Forums are also a great place to seek free online business advice, you’d be surprised how many people are happy to help without requesting any financial compensation in return.
Build your website and grow it
Creating a website isn’t like it used to be. Platforms such as Shopify, Squarespace and BigCommerce provide drag and drop website builders so you don’t have to worry about coding or anything super complicated like that. If you wanted to add special features down the line, you can definitely do that with the help of a developer but when you’re starting out, just use their free website themes - they’re more than enough for almost any start-up.
All these platforms have guides to walk you through setting up everything and Shopify for example has a dedicated live chat feature to reach experts for free support. These do carry a monthly subscription of around £50 but many offer 90 day free trials so you can get ready, start making sales and then begin getting charged.
The power of social media and organic search traffic is unrivalled. You can go out and spend on pay-per-click advertising but start by building a social following and ensure you optimise keywords on the website to rank higher on Google and get free traffic.
I feel that whilst you’re at University, it’s one of the best times to start a small business of your own.

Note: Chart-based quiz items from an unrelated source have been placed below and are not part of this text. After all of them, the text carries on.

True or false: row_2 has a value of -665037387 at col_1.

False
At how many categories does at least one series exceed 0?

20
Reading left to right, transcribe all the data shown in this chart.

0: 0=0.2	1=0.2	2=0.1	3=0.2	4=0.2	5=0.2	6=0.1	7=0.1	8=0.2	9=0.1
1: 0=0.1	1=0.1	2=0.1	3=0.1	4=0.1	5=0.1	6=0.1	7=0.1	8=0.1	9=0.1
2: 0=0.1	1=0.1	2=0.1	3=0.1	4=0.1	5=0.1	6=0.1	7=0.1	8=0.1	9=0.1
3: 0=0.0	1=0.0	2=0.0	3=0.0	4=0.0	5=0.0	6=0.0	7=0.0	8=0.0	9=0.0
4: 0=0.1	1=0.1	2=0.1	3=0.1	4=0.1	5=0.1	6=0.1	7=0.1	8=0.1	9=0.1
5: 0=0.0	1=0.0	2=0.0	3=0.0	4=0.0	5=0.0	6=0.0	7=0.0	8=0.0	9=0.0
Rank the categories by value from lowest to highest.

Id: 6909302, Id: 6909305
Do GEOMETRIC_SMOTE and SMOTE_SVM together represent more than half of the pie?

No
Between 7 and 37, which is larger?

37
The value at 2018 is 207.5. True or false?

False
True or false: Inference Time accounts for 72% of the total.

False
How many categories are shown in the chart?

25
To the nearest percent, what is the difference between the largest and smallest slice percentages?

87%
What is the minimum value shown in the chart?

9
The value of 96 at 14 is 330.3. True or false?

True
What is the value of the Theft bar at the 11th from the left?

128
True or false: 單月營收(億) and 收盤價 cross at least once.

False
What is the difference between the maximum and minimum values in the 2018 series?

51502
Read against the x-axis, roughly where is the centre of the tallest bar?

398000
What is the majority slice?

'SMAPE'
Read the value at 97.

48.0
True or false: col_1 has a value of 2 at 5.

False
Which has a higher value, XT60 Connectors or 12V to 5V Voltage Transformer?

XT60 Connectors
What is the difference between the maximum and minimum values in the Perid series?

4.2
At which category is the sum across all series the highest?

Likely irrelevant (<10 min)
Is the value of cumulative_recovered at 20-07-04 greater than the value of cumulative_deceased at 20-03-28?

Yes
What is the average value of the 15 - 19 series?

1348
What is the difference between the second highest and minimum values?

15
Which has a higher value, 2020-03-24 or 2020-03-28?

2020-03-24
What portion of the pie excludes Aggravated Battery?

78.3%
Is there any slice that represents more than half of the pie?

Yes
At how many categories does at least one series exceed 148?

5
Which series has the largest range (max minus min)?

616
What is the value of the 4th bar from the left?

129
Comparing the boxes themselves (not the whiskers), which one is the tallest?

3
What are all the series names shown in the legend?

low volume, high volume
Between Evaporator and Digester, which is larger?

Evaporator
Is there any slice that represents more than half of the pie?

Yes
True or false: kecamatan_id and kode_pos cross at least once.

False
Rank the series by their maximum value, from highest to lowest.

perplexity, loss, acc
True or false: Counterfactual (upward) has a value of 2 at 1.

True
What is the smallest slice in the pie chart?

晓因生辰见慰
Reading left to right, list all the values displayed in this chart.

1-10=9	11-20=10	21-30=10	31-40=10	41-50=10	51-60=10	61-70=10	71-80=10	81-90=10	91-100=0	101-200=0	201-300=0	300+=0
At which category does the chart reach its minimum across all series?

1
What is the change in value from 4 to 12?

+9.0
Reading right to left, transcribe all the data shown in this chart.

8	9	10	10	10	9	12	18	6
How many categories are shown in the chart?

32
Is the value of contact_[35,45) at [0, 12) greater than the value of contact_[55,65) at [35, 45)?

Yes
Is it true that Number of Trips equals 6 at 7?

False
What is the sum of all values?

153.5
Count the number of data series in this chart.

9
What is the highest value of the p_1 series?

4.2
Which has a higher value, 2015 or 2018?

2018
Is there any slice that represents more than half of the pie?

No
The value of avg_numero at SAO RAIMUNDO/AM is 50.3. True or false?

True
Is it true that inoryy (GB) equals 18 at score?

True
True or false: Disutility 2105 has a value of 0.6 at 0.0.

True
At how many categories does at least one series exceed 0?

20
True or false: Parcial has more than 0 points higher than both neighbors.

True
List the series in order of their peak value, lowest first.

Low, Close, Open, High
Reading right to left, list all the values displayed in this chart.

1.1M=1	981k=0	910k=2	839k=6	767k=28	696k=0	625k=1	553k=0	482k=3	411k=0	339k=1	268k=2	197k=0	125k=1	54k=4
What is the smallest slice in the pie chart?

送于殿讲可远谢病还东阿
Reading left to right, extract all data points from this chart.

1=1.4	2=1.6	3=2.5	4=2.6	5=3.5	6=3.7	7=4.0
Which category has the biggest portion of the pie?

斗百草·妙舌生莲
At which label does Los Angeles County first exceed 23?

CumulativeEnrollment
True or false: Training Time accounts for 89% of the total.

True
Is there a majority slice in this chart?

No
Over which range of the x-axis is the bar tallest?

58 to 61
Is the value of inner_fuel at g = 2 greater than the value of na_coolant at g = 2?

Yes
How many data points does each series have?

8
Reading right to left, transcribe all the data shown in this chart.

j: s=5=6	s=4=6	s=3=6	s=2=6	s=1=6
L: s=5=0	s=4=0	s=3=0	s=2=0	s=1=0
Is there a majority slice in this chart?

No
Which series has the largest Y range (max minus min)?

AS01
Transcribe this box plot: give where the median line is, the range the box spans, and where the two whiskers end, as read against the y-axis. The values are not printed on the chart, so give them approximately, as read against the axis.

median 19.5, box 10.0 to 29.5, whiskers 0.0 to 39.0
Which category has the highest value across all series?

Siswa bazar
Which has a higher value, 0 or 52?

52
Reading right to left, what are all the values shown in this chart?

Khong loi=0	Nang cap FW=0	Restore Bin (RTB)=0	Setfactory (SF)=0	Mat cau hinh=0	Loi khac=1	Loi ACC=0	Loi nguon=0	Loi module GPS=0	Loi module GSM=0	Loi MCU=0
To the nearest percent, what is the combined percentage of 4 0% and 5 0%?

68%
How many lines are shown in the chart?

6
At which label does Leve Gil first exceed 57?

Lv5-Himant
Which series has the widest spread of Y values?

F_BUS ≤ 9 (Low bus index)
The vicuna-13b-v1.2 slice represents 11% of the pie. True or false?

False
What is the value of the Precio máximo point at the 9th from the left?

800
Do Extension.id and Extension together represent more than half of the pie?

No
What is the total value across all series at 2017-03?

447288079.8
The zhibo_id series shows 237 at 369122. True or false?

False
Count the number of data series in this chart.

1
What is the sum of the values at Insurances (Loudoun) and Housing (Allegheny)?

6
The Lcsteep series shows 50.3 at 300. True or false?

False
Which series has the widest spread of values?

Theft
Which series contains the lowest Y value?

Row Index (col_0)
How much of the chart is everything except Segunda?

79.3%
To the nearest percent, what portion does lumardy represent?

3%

Many students don’t have to worry about providing for children yet or paying a mortgage, you’ll also be beginning small and growing over time so you’ll only lose what you put in. Start off with between £100-£500 and don’t feel pressured to invest more, see what profit you can make with that initial investment first.
The best advice I could give is to just go for it. Don’t think about it too much otherwise, you’ll keep putting off starting. If you think other people will get value from your idea and you’re genuinely passionate about it, I’m sure it will be a success.